When all the observables returned by an RPC are unsubscribed on the client side, that unsubscription propagates through to the server where the corresponding server-side observables are also unsubscribed.
If you leak an observable or proxy on the client side and it gets garbage collected, you will get a warning printed to the logs and the proxy will be closed for you. But don’t rely on this, as garbage collection is non-deterministic.
A method can also return a
ListenableFuture in its object graph and it will be treated in a similar manner to
observables, including needing to mark the RPC with the
@RPCReturnsObservables annotation. Unlike for an observable,
once the single value (or an exception) has been received all server-side resources will be released automatically. Calling
cancel method on the future will unsubscribe it from any future value and release any resources.
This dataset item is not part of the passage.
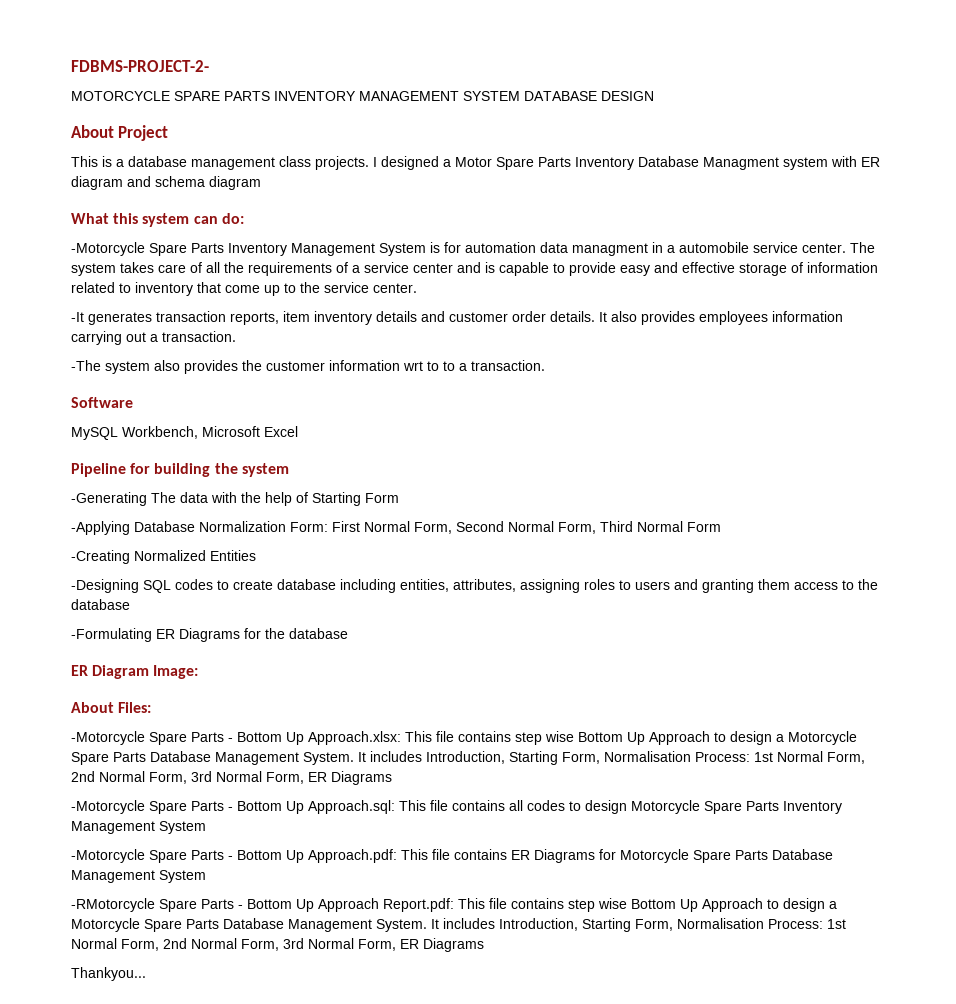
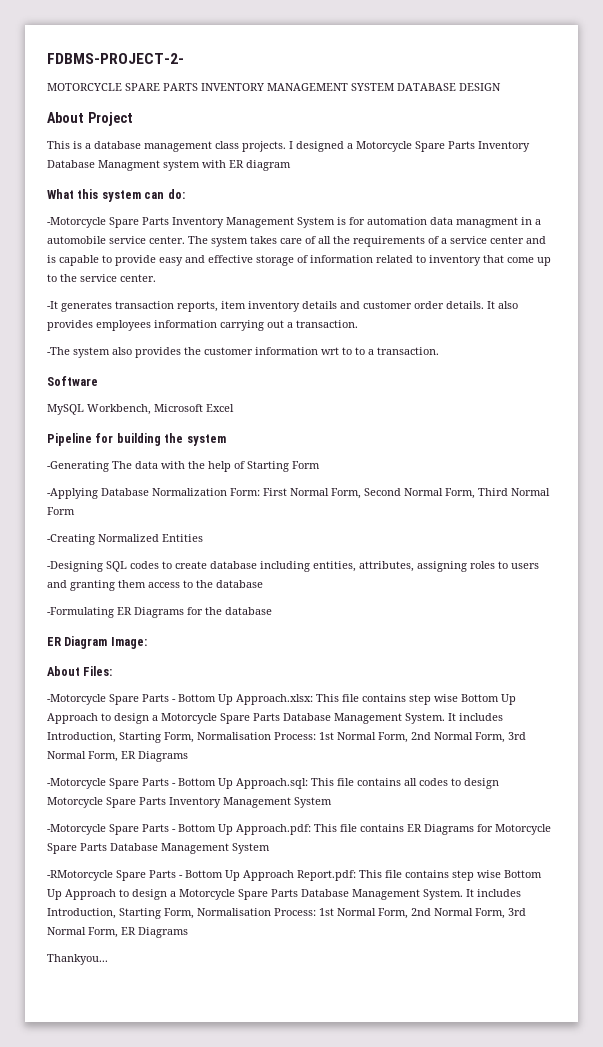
[455,157,492,167] Motor -> [356,141,412,152] Motorcycle
[127,176,261,190] and schema diagram -> (291, 165) none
The client RPC protocol is versioned using the node’s Platform Version (see Versioning). When a proxy is created
the server is queried for its version, and you can specify your minimum requirement. Methods added in later versions
are tagged with the
@RPCSinceVersion annotation. If you try to use a method that the server isn’t advertising support
UnsupportedOperationException is thrown. If you want to know the version of the server, just use the
protocolVersion property (i.e.
getProtocolVersion in Java).
A proxy is thread safe, blocking, and will only allow a single RPC to be in flight at once. Any observables that are returned and you subscribe to will have objects emitted on a background thread. Observables returned as part of one RPC and observables returned from another may have their callbacks invoked in parallel, but observables returned as part of the same specific RPC invocation are processed serially and will not be invoked in parallel.
If you want to make multiple calls to the server in parallel you can do that by creating multiple proxies, but be aware that the server itself may not process your work in parallel even if you make your requests that way.
If something goes wrong with the RPC infrastructure itself, an
RPCException is thrown. If you call a method that
requires a higher version of the protocol than the server supports,
UnsupportedOperationException is thrown.
Otherwise, if the server implementation throws an exception, that exception is serialised and rethrown on the client
side as if it was thrown from inside the called RPC method. These exceptions can be caught as normal.
The client RPC wire protocol is not currently documented. To use it you must use the client library provided. This is likely to change in a future release.
Whitelisting classes with the Corda node¶
To avoid the RPC interface being wide open to all
classes on the classpath, Cordapps have to whitelist any classes they require with the serialization framework of Corda,
if they are not one of those whitelisted by default in
DefaultWhitelist, via either the plugin architecture or simply
with the annotation
@CordaSerializable. See CorDapp basics or Object Serialization. An example is shown in Client RPC API tutorial.
We will be replacing the use of Kryo in the serialization framework and so additional changes here are likely.